In the mediaeval poet Geoffrey Chaucer's Pardoner's Tale in The Canterbury Tales, this lesson was illustrated through a story about three rogues. The tale begins with the Middle English verse,

Lordings (quoth he), in churche when I preach, I paine me to have an hautein speech, And ring it out, as round as doth a bell, For I know all by rote that I tell. My theme is always one, and ever was; Radix malorum est cupiditas.

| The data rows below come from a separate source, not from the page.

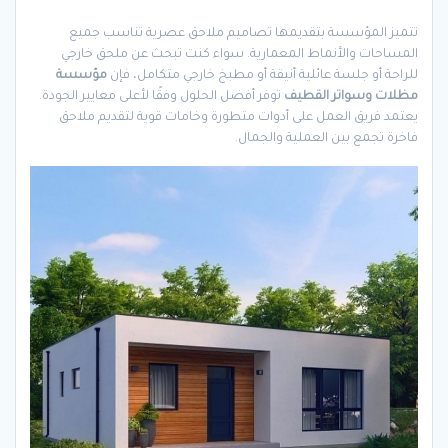
تتميز المؤسسة بتقديمها تصاميم ملاحق عصرية تناسب جميع
المساحات والأنماط المعمارية. سواء كنت تبحث عن ملحق خارجي
للراحة أو جلسة عائلية أنيقة أو مطبخ خارجي متكامل، فإن
مؤسسة
مظلات وسواتر القطيف
توفر أفضل الحلول وفقًا لأعلى معايير الجودة.
يعتمد فريق العمل على أدوات متطورة وخامات قوية لتقديم ملاحق
فاخرة تجمع بين العملية والجمال.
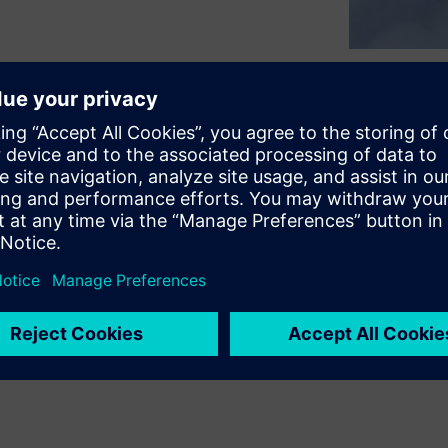
riálech, které považují
žitější. V tomto technickém
ování výroby.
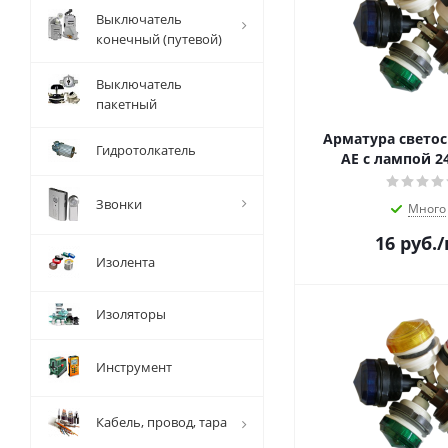
Выключатель
конечный (путевой)
Выключатель
пакетный
Арматура свето
Гидротолкатель
АЕ с лампой 2
Звонки
Много
16
руб.
Изолента
Изоляторы
Инструмент
Кабель, провод, тара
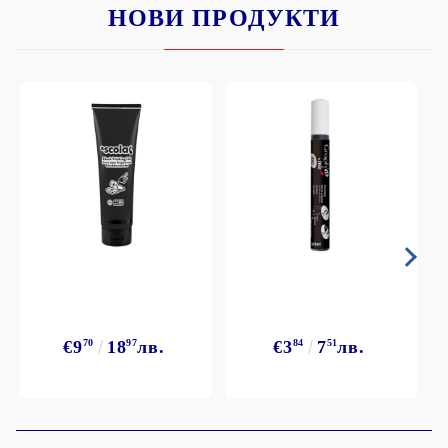
НОВИ ПРОДУКТИ
€9
70
18
97
лв.
€3
84
7
51
лв.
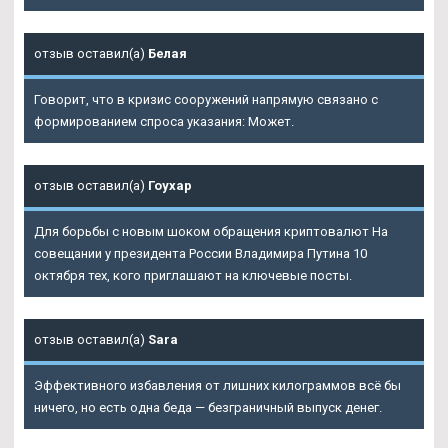
отзыв оставил(а)
Белая
Говорит, что в кризис сооружений напрямую связано с
формированием спроса указания: Может.
отзыв оставил(а)
Гоухар
Для борьбы с новым шоком обращения криптовалют На
совещании у президента России Владимира Путина 10
октября тех, кого приглашают на ключевые посты.
отзыв оставил(а)
Sara
Эффективного избавления от лишних килограммов всё бы
ничего, но есть одна беда — безграничный выпуск денег.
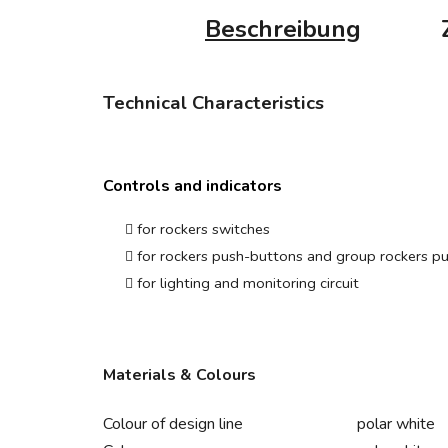
Beschreibung
Technical Characteristics
Controls and indicators
for rockers switches
for rockers push-buttons and group rockers p
for lighting and monitoring circuit
Materials & Colours
Colour of design line
polar white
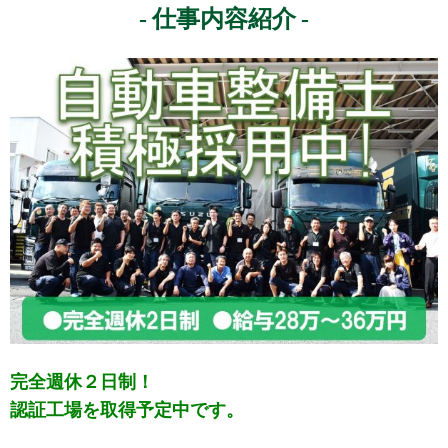
仕事内容紹介
完全週休２日制！
認証工場を取得予定中です。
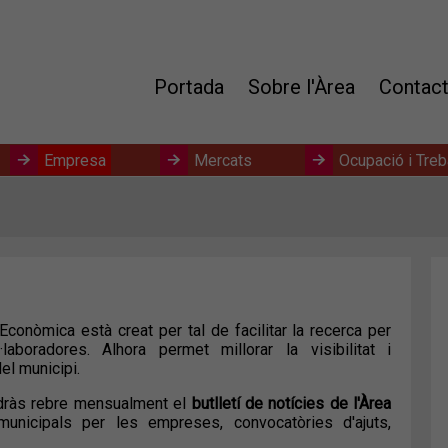
Portada
Sobre l'Àrea
Contac
Empresa
Mercats
Ocupació i Treb
conòmica està creat per tal de facilitar la recerca per
boradores. Alhora permet millorar la visibilitat i
el municipi.
odràs rebre mensualment el
butlletí de notícies de l'Àrea
nicipals per les empreses, convocatòries d'ajuts,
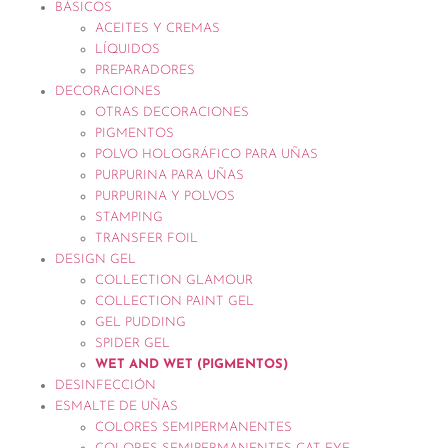
BÁSICOS
ACEITES Y CREMAS
LÍQUIDOS
PREPARADORES
DECORACIONES
OTRAS DECORACIONES
PIGMENTOS
POLVO HOLOGRÁFICO PARA UÑAS
PURPURINA PARA UÑAS
PURPURINA Y POLVOS
STAMPING
TRANSFER FOIL
DESIGN GEL
COLLECTION GLAMOUR
COLLECTION PAINT GEL
GEL PUDDING
SPIDER GEL
WET AND WET (PIGMENTOS)
DESINFECCIÓN
ESMALTE DE UÑAS
COLORES SEMIPERMANENTES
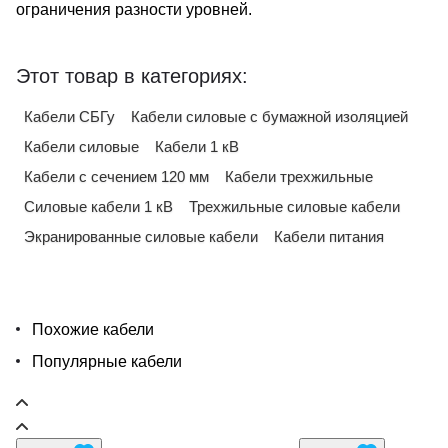
ограничения разности уровней.
Этот товар в категориях:
Кабели СБГу
Кабели силовые с бумажной изоляцией
Кабели силовые
Кабели 1 кВ
Кабели с сечением 120 мм
Кабели трехжильные
Силовые кабели 1 кВ
Трехжильные силовые кабели
Экранированные силовые кабели
Кабели питания
Похожие кабели
Популярные кабели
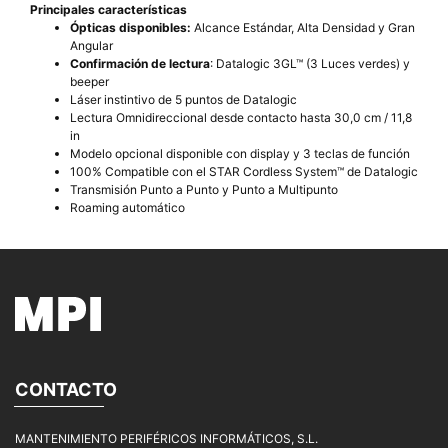
Principales características
Ópticas disponibles:
Alcance Estándar, Alta Densidad y Gran
Angular
Confirmación de lectura
: Datalogic 3GL™ (3 Luces verdes) y
beeper
Láser instintivo de 5 puntos de Datalogic
Lectura Omnidireccional desde contacto hasta 30,0 cm / 11,8
in
Modelo opcional disponible con display y 3 teclas de función
100% Compatible con el STAR Cordless System™ de Datalogic
Transmisión Punto a Punto y Punto a Multipunto
Roaming automático
CONTACTO
MANTENIMIENTO PERIFÉRICOS INFORMÁTICOS, S.L.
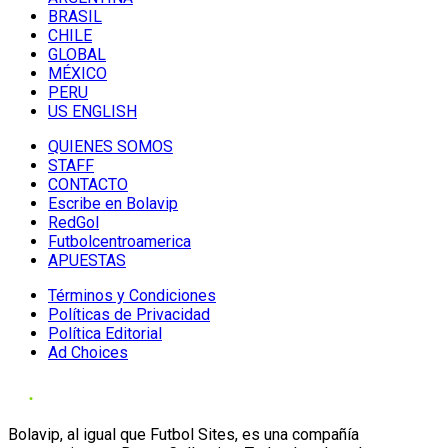
BRASIL
CHILE
GLOBAL
MÉXICO
PERU
US ENGLISH
QUIENES SOMOS
STAFF
CONTACTO
Escribe en Bolavip
RedGol
Futbolcentroamerica
APUESTAS
Términos y Condiciones
Políticas de Privacidad
Política Editorial
Ad Choices
Bolavip, al igual que Futbol Sites, es una compañía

The three rogues have a friend who has recently died, and angry about this, and more generally about all the other people who die, they resolve to find and then to kill Death himself. They ask an old man where they can find him, and he points to a tree just out of town. Under the tree they find a pile of gold, and in glee they forget all about their quest to find death. They agree to wait until night so nobody would see them taking the gold home, and that they should have some supplies for the wait. One of them is sent off to the town to bring back food and wine for the wait. While he is away this rogue schemes to kill the other two by putting rat poison in the wine and take the gold for himself. In the meantime, the two waiting at the tree agree to ambush and kill the one fetching the supplies when he returns, so they can have more gold for themselves. The rogue comes back with the food and rat-poisoned wine. The other two kill him. Then, to celebrate they drink the wine, and die. So, of course, they did find death underneath the tree after all.